Principal Investigator

1) What are the general equilibrium effects of financial sophistication on wealth inequality? In the presence of pecuniary externalities, who will most benefit from financial education subsidies?
2) Is the market allocation of wealth and sophistication constrained-efficient? What are optimal capital income taxes and sophistication subsidies that mitigates wealth inequality?


There is substantial heterogeneity in both financial sophistication and returns to wealth across households in the United States. More sophisticated households fare better in the capital market. Households accumulate financial sophistication over their life span by cultivating their understanding of financial information, developing investment skills and experiences, and expanding access to investment opportunities, which all result in disparate financial decisions and outcomes. In turn, a dispersion in financial sophistication makes wealth returns more heterogeneous across households and widens wealth gap, where the gap is widest among the post-retirement population.
Because of this link between wealth and sophistication, policymakers have been discussing how to subsidize  financial education to the low-wealth population. The impact of these efforts may have unintended consequences due to equilibrium effects: making sophistication more affordable may raise asset prices,
making the most financially vulnerable worse off. To understand whether the market over-accumulates (or under-accumulates) financial sophistication, I characterize a constrained-efficient allocation of household wealth and financial sophistication. I further derive an optimal policy, consisting of capital income taxes and sophistication subsidies, that decentralize the efficient allocation and show how the efficient allocation mitigates wealth inequality.

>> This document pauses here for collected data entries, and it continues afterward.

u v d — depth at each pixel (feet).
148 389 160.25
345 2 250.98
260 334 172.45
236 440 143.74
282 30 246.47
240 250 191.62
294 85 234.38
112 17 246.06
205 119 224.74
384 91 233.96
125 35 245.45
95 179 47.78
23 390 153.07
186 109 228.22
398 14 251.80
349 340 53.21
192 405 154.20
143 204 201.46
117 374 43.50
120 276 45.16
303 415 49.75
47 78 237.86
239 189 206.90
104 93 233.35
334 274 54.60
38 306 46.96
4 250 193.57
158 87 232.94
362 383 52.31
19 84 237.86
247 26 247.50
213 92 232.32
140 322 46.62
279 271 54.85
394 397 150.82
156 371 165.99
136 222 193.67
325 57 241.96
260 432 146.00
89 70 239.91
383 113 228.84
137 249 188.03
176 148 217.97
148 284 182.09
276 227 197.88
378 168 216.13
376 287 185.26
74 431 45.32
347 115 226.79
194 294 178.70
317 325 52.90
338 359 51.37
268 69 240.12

In assessing the extent to which wealth inequality is attributable to financial sophistication, I propose a general equilibrium incomplete market model in which households accumulate wealth and sophistication over their life cycles. The simulated model reproduces a positive correlation between wealth and realized returns, as observed in data. The general equilibrium framework captures the pecuniary externalities of sophistication: a cost reduction in sophistication raises the average realized return, yet it lowers the base return that the zerosophisticated households receive. In terms of wealth concentration, the cost reduction mitigates the withincohort wealth inequality among the young, whereas it amplifies the disparity among the old.